One thing that hasn’t changed is the continued denial that the people still held on Nauru are part of Australia’s responsibility - these figures have always excluded the detainees there, and there’s still 30 blokes stuck on that desert island who have been there for nearly four years now. Out of sight, out of many minds.
But let’s look a bit more closely at what else this week’s figures do and don’t show, particularly compared to the same time three years ago.
Detainees are only at Nauru, Baxter, Villawood, Maribyrnong and Perth, with the majority being at these latter three metropolitan detention centres. Woomera, Port Hedland, Curtin, Christmas Island, Cocos Island and Manus Island are closed. If we could just get those last men off Nauru - women and children have long gone - and mothball Baxter, then we’ve won our call for immigration detention centres to be close to major population centres for accountability, speed and ease of processing. The worst of the camps - Woomera, Curtin and Port Hedland - are gone.
The children are out of detention. Three years ago, before we’d won the first of the series of backbencher-forced back-downs from the Government in December 2002, (one which proved so hard to get implemented): there were 89 children in the detention centres in Australia, including kids unaccompanied by their parents; plus another hundred or so on Nauru; with only a handful in “alternative accommodation pilot projects”. Today, there are still children deemed to be in detention - or in hospitals, foster care, private apartments and so on - but it’s a big breakthrough to get them finally out of the detention centres.
Fully a third of last week’s number are from China, and I’d guess that almost all would be in detention for relatively short periods for breaches of visa conditions, on the way to removal from Australia. The main point is that compared to three years ago, the detainees are not largely boat-arriving asylum seekers.

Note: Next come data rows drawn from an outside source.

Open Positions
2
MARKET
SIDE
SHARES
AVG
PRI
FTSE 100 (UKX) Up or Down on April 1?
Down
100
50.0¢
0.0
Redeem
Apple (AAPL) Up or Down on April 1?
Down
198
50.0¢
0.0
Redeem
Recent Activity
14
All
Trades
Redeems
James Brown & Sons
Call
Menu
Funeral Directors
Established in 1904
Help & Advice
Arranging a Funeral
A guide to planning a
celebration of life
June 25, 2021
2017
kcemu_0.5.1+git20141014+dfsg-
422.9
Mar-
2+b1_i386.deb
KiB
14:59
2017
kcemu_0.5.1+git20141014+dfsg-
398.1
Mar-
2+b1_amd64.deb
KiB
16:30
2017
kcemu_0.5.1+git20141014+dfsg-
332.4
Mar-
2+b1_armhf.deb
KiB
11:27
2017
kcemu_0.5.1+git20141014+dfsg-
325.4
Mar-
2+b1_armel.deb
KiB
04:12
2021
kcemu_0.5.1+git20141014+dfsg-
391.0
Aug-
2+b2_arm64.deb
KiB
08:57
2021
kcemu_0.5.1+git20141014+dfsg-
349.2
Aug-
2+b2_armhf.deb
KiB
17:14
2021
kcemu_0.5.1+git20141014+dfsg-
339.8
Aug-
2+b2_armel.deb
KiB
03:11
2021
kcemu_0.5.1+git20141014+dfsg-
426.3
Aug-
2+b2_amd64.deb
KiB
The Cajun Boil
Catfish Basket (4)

The enormous political and social mobilisation that has made immigration one of the key issues was about the treatment of those who fled Afghanistan, Iraq and Iran, and arrived in Australia by boat. The vast majority of these people have now been given refugee status, and most are now on the path to permanent protection in Australia, and eventually citizenship. While a handful of refugees have left Australia, I am not aware of any cases where people got temporary refugee status (the three year temporary protection visa), and were removed after the end of this period of protection. There are of course still unresolved cases in the system.

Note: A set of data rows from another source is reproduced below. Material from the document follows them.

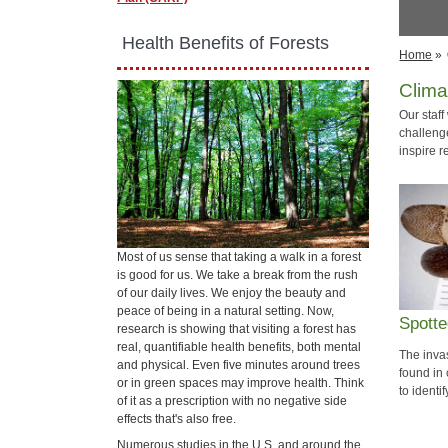
​ Health Benefits of Forests
Home
»
Clima
Our staf
challeng
inspire r
Most of us sense that taking a walk in a forest
is good for us. We take a break from the rush
of our daily lives. We enjoy the beauty and
peace of being in a natural setting. Now,
Spotte
research is showing that visiting a forest has
real, quantifiable health benefits, both mental
The inva
and physical. Even five minutes around trees
found in
or in green spaces may improve health. Think
to identi
of it as a prescription with no negative side
effects that's also free.
Numerous studies in the U.S. and around the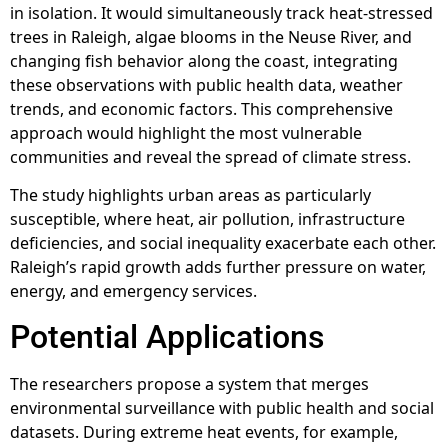
in isolation. It would simultaneously track heat-stressed
trees in Raleigh, algae blooms in the Neuse River, and
changing fish behavior along the coast, integrating
these observations with public health data, weather
trends, and economic factors. This comprehensive
approach would highlight the most vulnerable
communities and reveal the spread of climate stress.
The study highlights urban areas as particularly
susceptible, where heat, air pollution, infrastructure
deficiencies, and social inequality exacerbate each other.
Raleigh’s rapid growth adds further pressure on water,
energy, and emergency services.
Potential Applications
The researchers propose a system that merges
environmental surveillance with public health and social
datasets. During extreme heat events, for example,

Now as we have discovered, the mere presence of a single person in immigration detention must give rise to some concern, as the department has a dreadful track record for not handling people with dignity, sensitivity or respect for basic human rights. These are surely also a group of people who are so damaged by the processes they’ve been through since arriving by boat. These are people whose settlement into the community has been fraught with insecurity as they have waited for the promised removal that so far has not come.

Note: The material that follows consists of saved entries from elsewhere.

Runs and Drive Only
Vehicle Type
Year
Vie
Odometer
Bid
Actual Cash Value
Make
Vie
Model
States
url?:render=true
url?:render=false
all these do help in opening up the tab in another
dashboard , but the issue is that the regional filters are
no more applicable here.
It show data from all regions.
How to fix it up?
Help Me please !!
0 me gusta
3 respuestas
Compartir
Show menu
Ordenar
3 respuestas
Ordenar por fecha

There is a whole other group of asylum seekers - people who arrived here with visas, but whose circumstances changed while here and then seek refuge. If that change to circumstances happens more than an arbitrary 45 days after their arrival, they have to wait through the whole refugee determination process without income support or work rights, reliant on a stretched charity sector.
But while it’s not popular to admit it, those of us who’ve been working on these issues in recent years have a lot to be proud of - we’ve taken things a long way.
Starting from a time of bi-partisan support for mandatory detention, and the failure of both the Government and the Opposition to resist using human misery for political capital, scores of groups, and tens of thousands of Australians have organised into one of the biggest human rights mobilisations we’ve seen.